If you have no other choice for the work you need to do, then okay… get very good at using the dangerous tool. But if an alternative tool exists that is not only safer but also more efficient, easier to use, and more productive in every use case then the biggest problem really is the choice of tool.
I agree with what you’re saying even though I do think a lot of C++'s bad rep comes either from C or from pre-C++11 code. I also think that modern code should include clang-tidy in the CI, and if so at least simple mistakes like in OPs code would be flagged with “warning: Use of memory after it is freed [clang-analyzer-cplusplus.NewDelete]”
https://clang-tidy.godbolt.org/z/8E169bons
Note that all of the warnings in there are valid and should be fixed, so it’s not like wading through a see of false positives. That being said, the post is interesting in its explanation of why the example does what it does. Too bad all of the other stuff in there is bonkers.
Linters are good and should absolutely be used in any serious C++ project, but they can only catch the most basic sources of UB. I almost never make a mistake that a static analyzer can catch. It’s the multithreaded lifetime issues and data races that ambush you the hardest, and I don’t see any way a C++ static analyzer could hope to catch those.
But yes, most of the original post is bonkers and has the totally wrong conclusion.

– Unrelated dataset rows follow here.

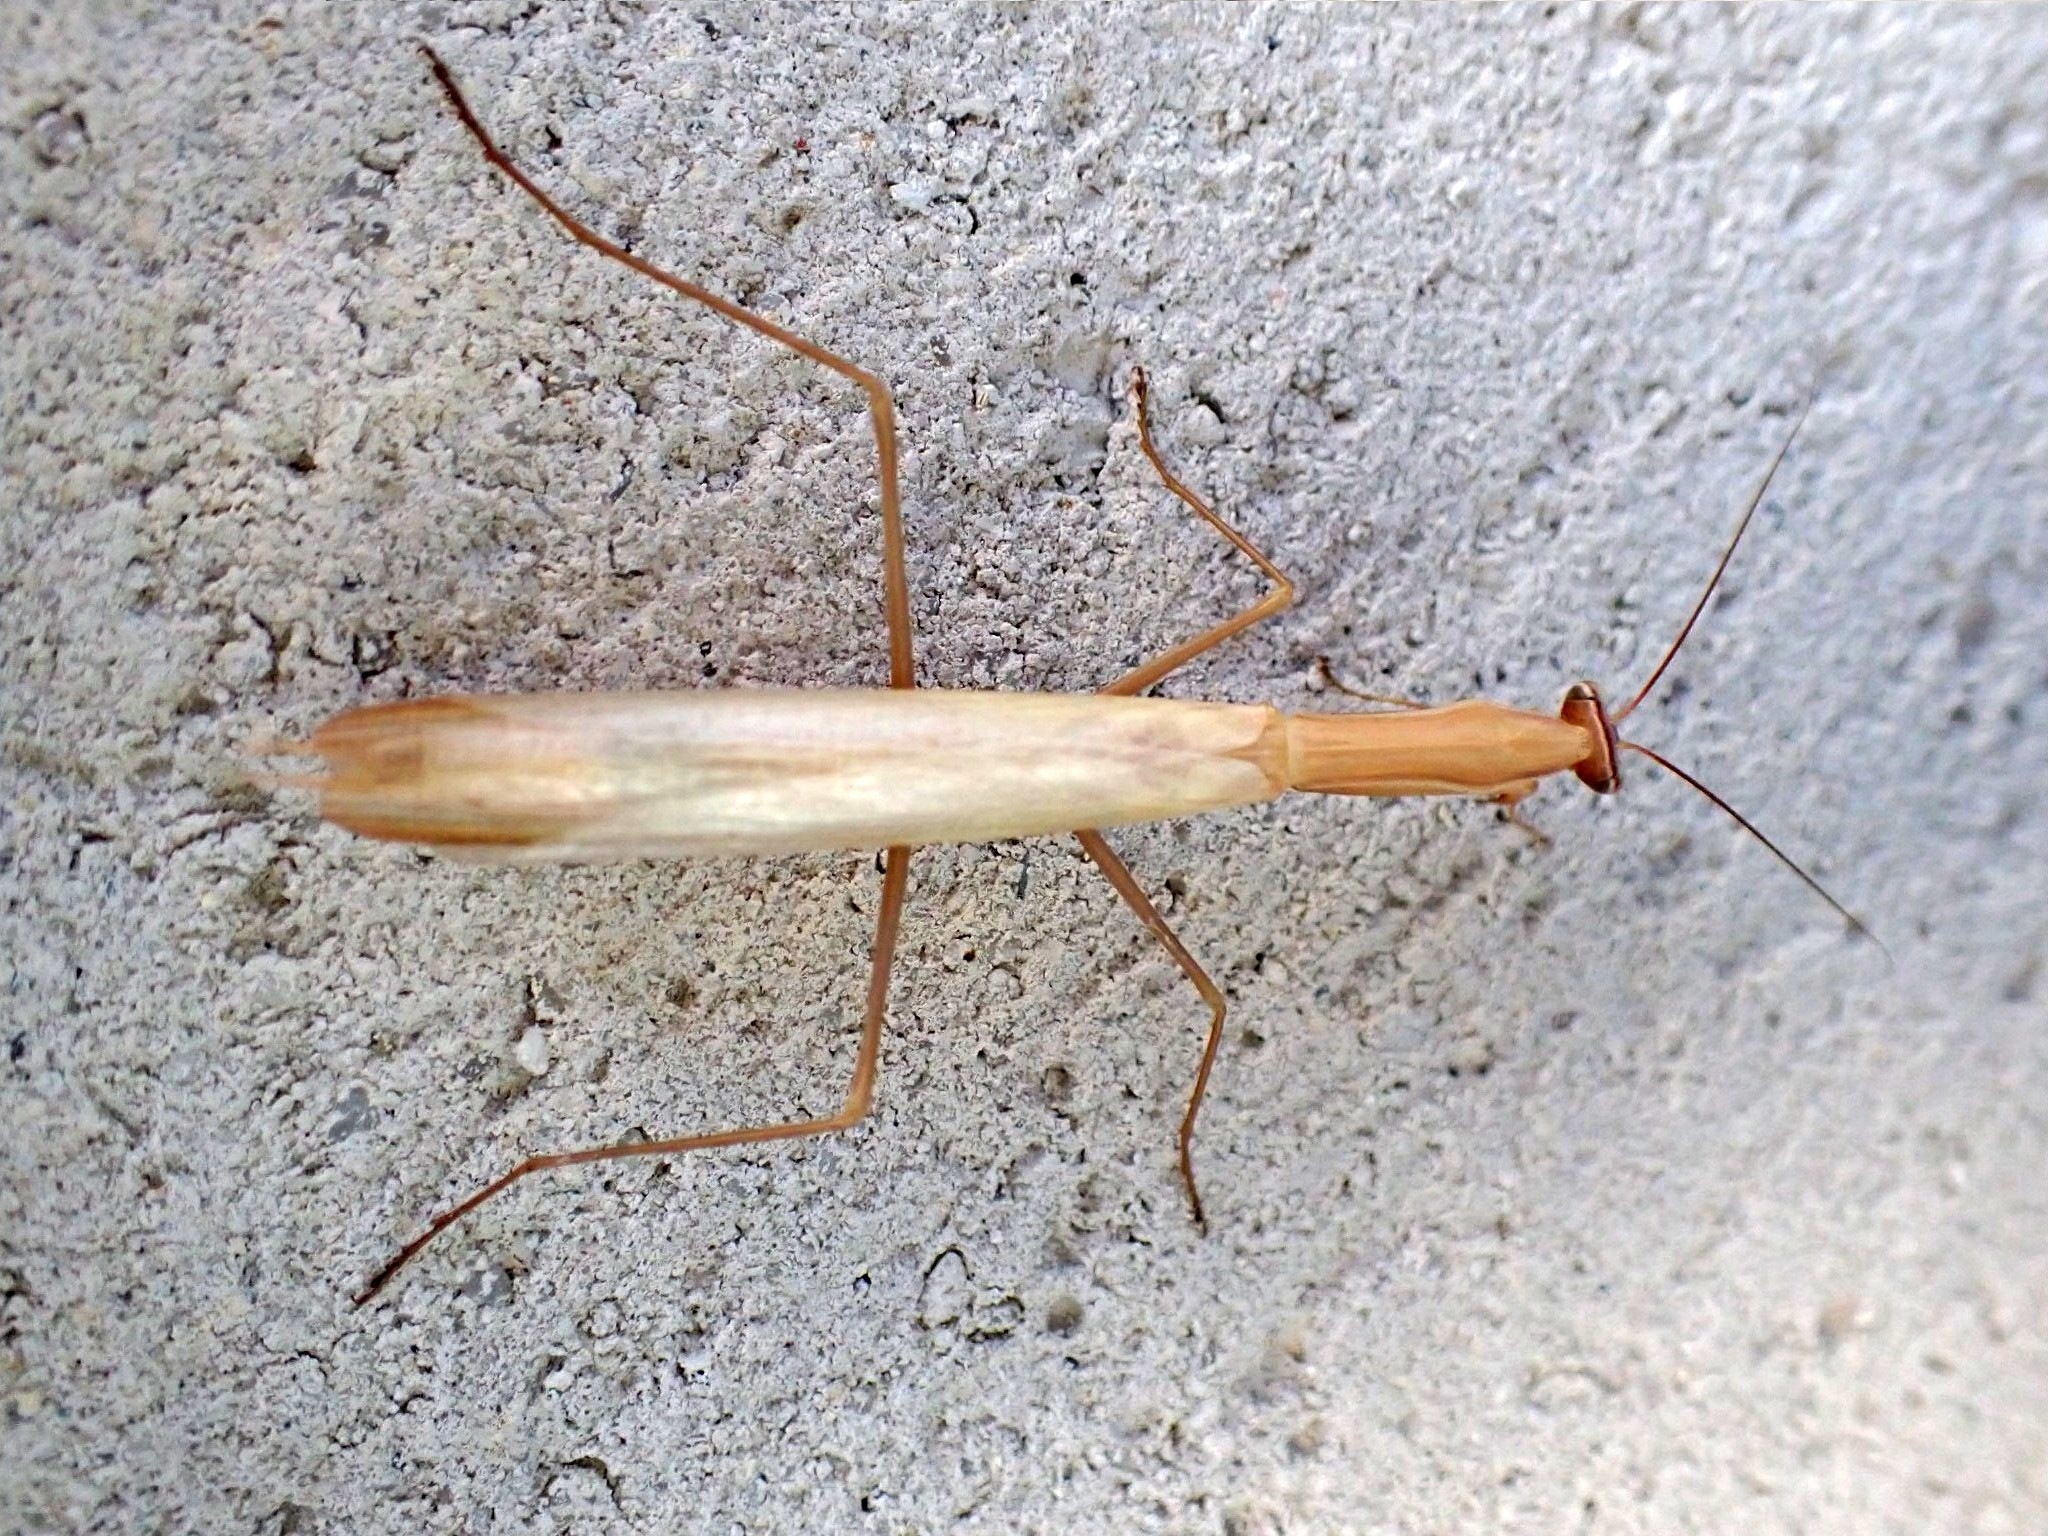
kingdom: Animalia
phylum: Arthropoda
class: Insecta
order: Mantodea
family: Mantidae
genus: Mantis
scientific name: Mantis religiosa
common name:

Yeah, unless I’m missing something the author would have the same outcome with regular pointers if he’d freed them at the same time (one at the end of the anon scope and one at the end of fun1). This is nothing to do with garbage collection and is simply a result of, as you mention, pointing to the same memory with two pointers and freeing both.
His issue seems to be with the implementation of malloc, which is pretty funny because he’s basically claiming C itself has unpredictable garbage collection. I almost can’t believe it’s legit, it seems like such a basic, fundamental misunderstanding of concepts it’s like chatGPT output.
Yeah, unless I’m missing something the author would have the same outcome with regular pointers if he’d freed them at the same time (one at the end of the anon scope and one at the end of fun1).
That’s basically it. The way the blogger wrote fun1
means the pointer is freed once the function exits, because they explicitly added the std::unique_ptr
to take over its lifetime. Afterwards they are surprised by the fact that it really took over its lifetime.
The weird part is that the blogger had to go way out of its way to write that bug.
I almost can’t believe it’s legit, it seems like such a basic, fundamental misunderstanding of concepts it’s like chatGPT output.
I agree. It almost sounds like one of those coding exercises recruiters throw candidates in preliminary hiring rounds to weed out the bottom 5% that have no idea what they are doing.